None of the weapons were ideal, but beggars couldn’t be choosers, and when it came to protecting myself from Ethan and his two minions, I was definitely a beggar. I didn’t know which of my collected weapons might come in handy, so I was keeping an open mind and collecting them all.
I moved out of the room and started down the hall, then froze when I heard voices.
And they were close.
I looked around, then slipped back into the room as the voices got louder.
I tucked myself behind the wooden door and flattened myself against the stone wall just in time to make out Mr. Skinny’s voice.
“How’s your leg?”
“It’s fine.” Anton’s voice was gruff.
They were making their way down the tunnel on the other side of the door that I was hiding behind.
I gripped the broken glass bottle so tight I was almost afraid I would break the rest of it. My whole body shook with terror and adrenaline, and I had to fight to keep the bottle from knocking against the wood door that gave me cover.
“What will he do if she gets away?” Mr. Skinny asked.
“She won’t get away,” Anton said, his Russian accent thicker than ever.
“I didn’t know it would be like this.” Uncertainty laced Mr. Skinny’s voice, and I wondered if it was because he didn’t want to be in the tunnels or because he was afraid to speak his thoughts.
One of the wooden doors creaked as they started searching the other rooms off the stone hall.

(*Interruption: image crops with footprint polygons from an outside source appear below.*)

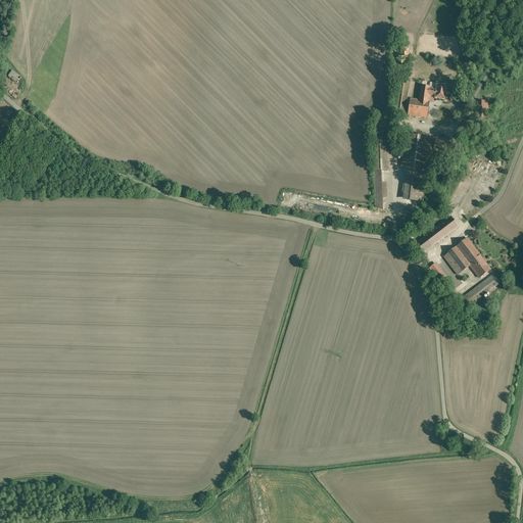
[(7,77),(15,82),(19,76),(11,70),(7,77)]
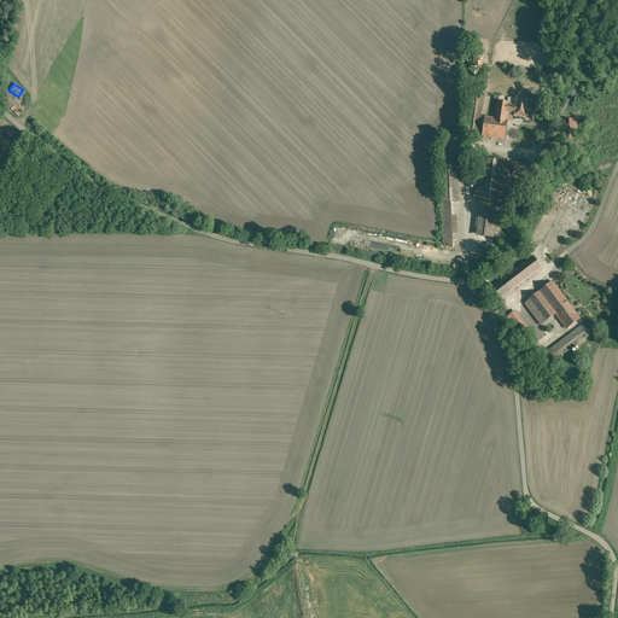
[(484,97),(472,95),(466,134),(478,135),(484,97)]
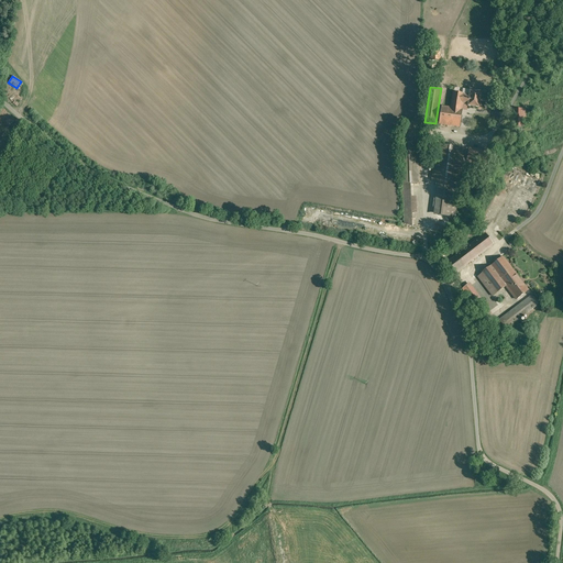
[(470,96),(463,95),(463,94),(453,92),(451,108),(461,109),(462,103),(468,105),(468,106),(478,107),(481,92),(471,91),(470,96)]
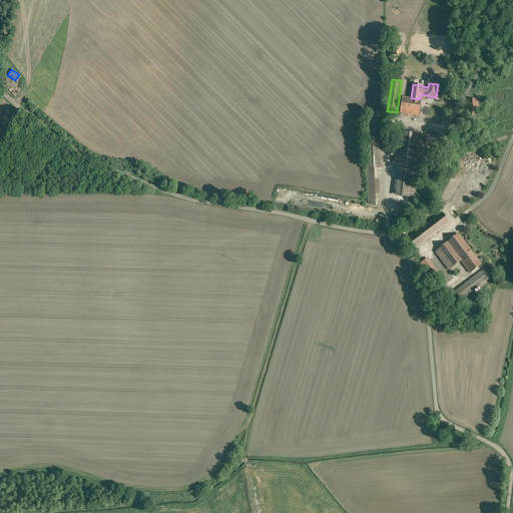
[(411,98),(402,97),(400,113),(419,115),(421,99),(420,99),(411,98)]
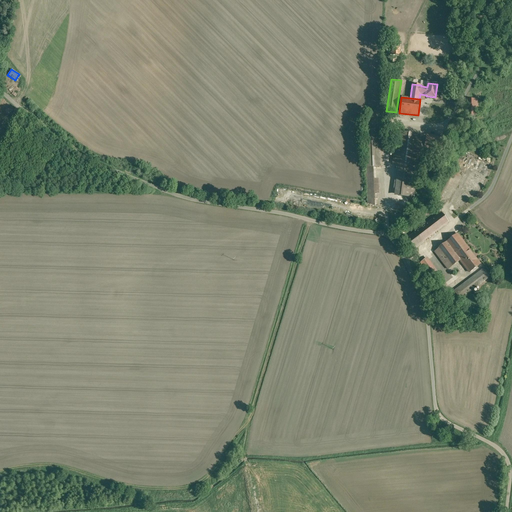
[(478,99),(467,99),(467,116),(478,116),(478,99)]
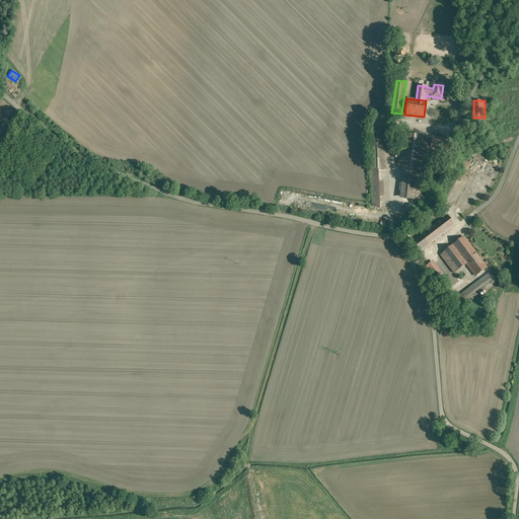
[(384,131),(369,132),(371,169),(378,169),(386,169),(384,131)]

Shit. I might be able to take Mr. Skinny. I might even be able to take Anton with his bad leg.
But both of them? With nothing but my motley assortment of weapons?
My heart hammered in my chest and my face got hot with the rush of adrenaline flooding my body.
“We split up here,” Anton said. “I take the rooms on this side. You take those.”
I exhaled slowly, forced myself to breathe through my fear. They were splitting up. That meant I’d have time to take one of them before the other one heard the noise of our altercation.
But I’d have to be fast.
Another door creaked, this one in the room next to the one where I was hiding.
I gripped the glass bottle tighter.
15
BRAM
The tunnels weredark and dank, obviously older than the tunnels under Blackwell Falls. The place smelled of mold and water and rot.
Of death.
My stomach contracted. I wasn’t afraid to die. There were worse things than death, and losing Maeve was at the top of that list.
I thought about the first cell we’d passed, the one with a food tray and bucket that smelled like piss. They’d kept Maeve there. I’d been able to feel her lingering energy, like the heat from the sun in the ground after sunset.
“They’re hunting her,” Remy said as we moved deeper into the tunnel.
I stalked ahead of him and Poe, the path lit by the headlamp I’d strapped over my mask. “Then we hunt them.”
We passed a stack of wooden crates, then stepped over a rusted chain coiled on the floor.